Le lecteur, tout comme le héros Eric Sanderson, tombe dans un engrenage qui fut mis en branle bien avant la première page du roman. L'amnésie d'Eric, scénaristiquement bien pratique, va l'amener à découvrir par petites touches successives l'homme qu'il était jadis et qu'il ne redeviendra jamais. Des lettres de ce premier Eric l'avertissent bientôt: il existe un monde vivant constitué par le réseau océanique des informations humaines. Une sorte de noosphère grouillant de bestioles conceptuelles faites d'impressions, d'idées, de lettres. Et le roi de toutes ces saloperies, c'est le ludovicien. Un prédateur mémoriel à la fringale un tantinet obsessionnelle et qui a presque entièrement dévoré les souvenirs d'Eric. La prochaine attaque du squale idéel risque bien de réduire à néant notre (z)héros.
Ce début de roman m'a paru tout à fait passionnant. La menace est suffisamment originale pour obliger le lecteur à maintenir son attention éveillée, à décrypter les lois qui régissent cet abyssal monde conceptuel. Il faut un peu s’accrocher mais tout reste compréhensible et les explications sont apportées au héros - et au lecteur - d'une façon fluide et bizarrement très naturelle. J'y croyais. La structure du procédé s'efface au profit d'une passionnante visite guidée d'un monde exotique, jonglant avec les métaphores et les possibilités du langage. Mon genre de came.
A coté de ces éléments plutôt ludiques, il y a une histoire d'amour qui troque un potentiel côté sirupeux contre la gouaille bon enfant d'un duo électrique (Eric et sa meuf donc, pour ceux qui ne suivent pas). Vous savez, ce moment où on a déjà dépassé la phase de la séduction et où on se permet de péter au lit en tournant nos effusions intestinales à la rigolade. Et, au milieu de deux prouts, on se fend d'un "je t'aime" qui, inexplicablement, sonne plus juste qu'une déclaration identique dans un contexte shakespearien.
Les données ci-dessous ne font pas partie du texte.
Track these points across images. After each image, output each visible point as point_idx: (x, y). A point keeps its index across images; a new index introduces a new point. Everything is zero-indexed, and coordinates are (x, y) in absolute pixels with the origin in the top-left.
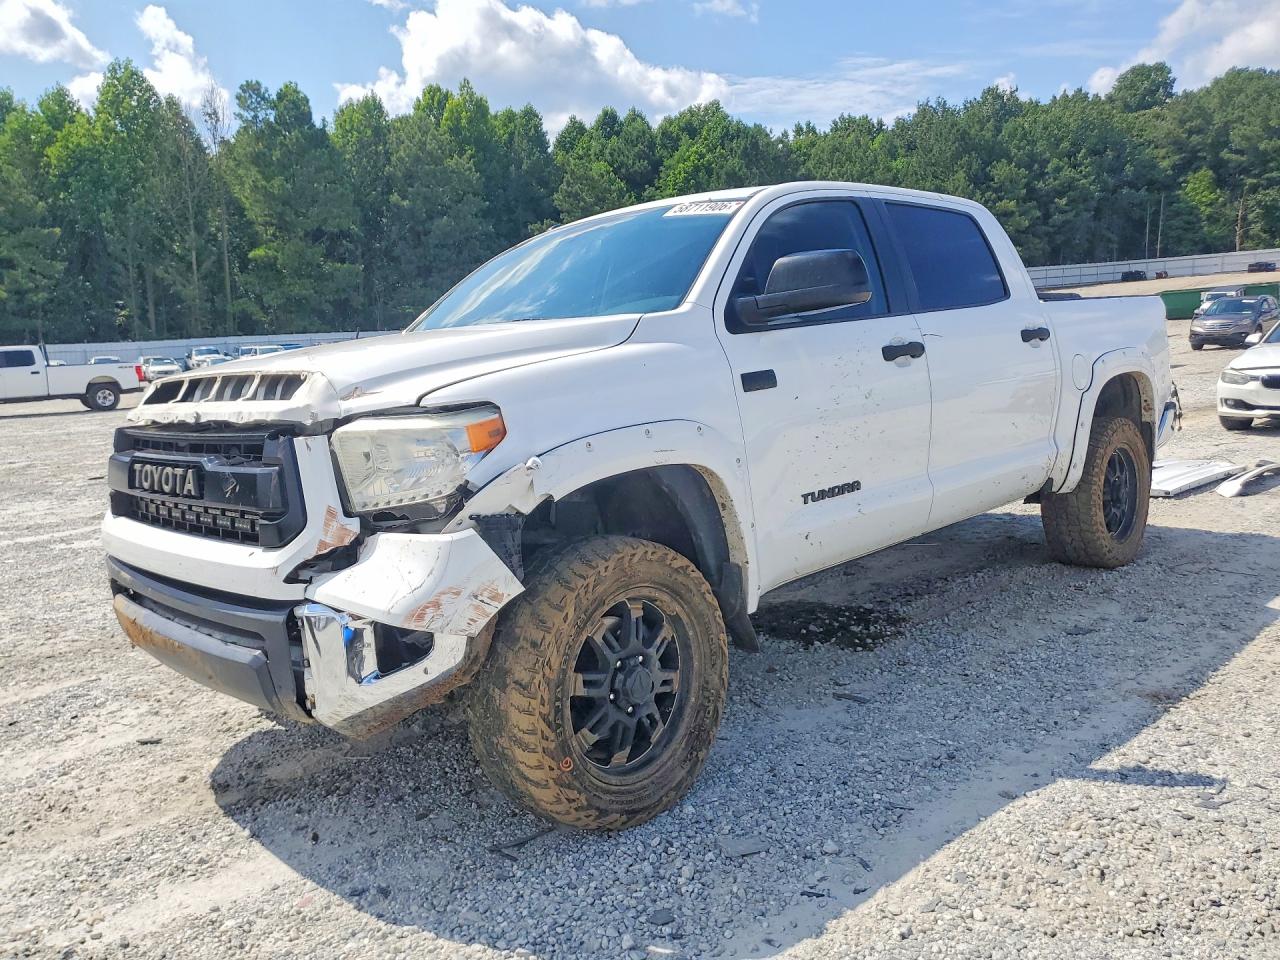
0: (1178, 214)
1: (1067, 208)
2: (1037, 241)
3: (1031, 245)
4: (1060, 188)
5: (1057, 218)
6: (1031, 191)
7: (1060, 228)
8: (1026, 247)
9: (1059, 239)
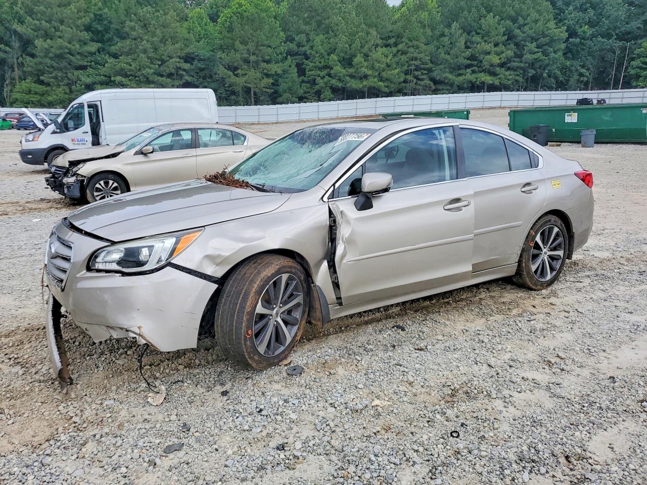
0: (639, 56)
1: (536, 50)
2: (508, 73)
3: (502, 76)
4: (534, 35)
5: (528, 57)
6: (510, 37)
7: (532, 65)
8: (498, 77)
9: (532, 72)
Sauf que ladite meuf a disparu. Pour de bon. Ad patres. Elle est morte quoi. Voilà. Mais en retrouvant son passé, il se pourrait bien qu'Eric ramène aussi sa belle à la vie...
Mon Dieu, que tout cela est palpitant ! Alors qu'est-ce qui coince ? Et bieeeenn... Bah, on va se l'avouer, les deux cents dernières pages (sur cinq cents) tournent un peu en rond. Je dirais même que le concept s'épuise tout doucement jusqu'à une conclusion ouverte mais qui ne l'est pas autant qu'elle cherche à le faire croire. En gros, on comprend assez facilement ce qui arrive, mais on ne comprend pas franchement comment ça arrive. A force de tout conceptualiser, en se retrouve avec une conclusion éthérée qui ne manque pas d'intérêt mais que j'ai trouvé personnellement assez frustrante. Ce qui ne serait rien si les deux cents pages précédentes ne s'étaient pas à ce point étirées en longueur.
Malgré tout, on a affaire à un très bon premier roman, intriguant, amusant et même assez touchant lorsqu'il se risque à parler du deuil. L'auteur sait mélanger les styles pour se faire, nous faire plaisir. Sans être une priorité absolue, *Et dormir dans l'oubli comme un requin dans l'onde* est une lecture conseillée aux amoureux de transfictions et autres chemins de traverse littéraires.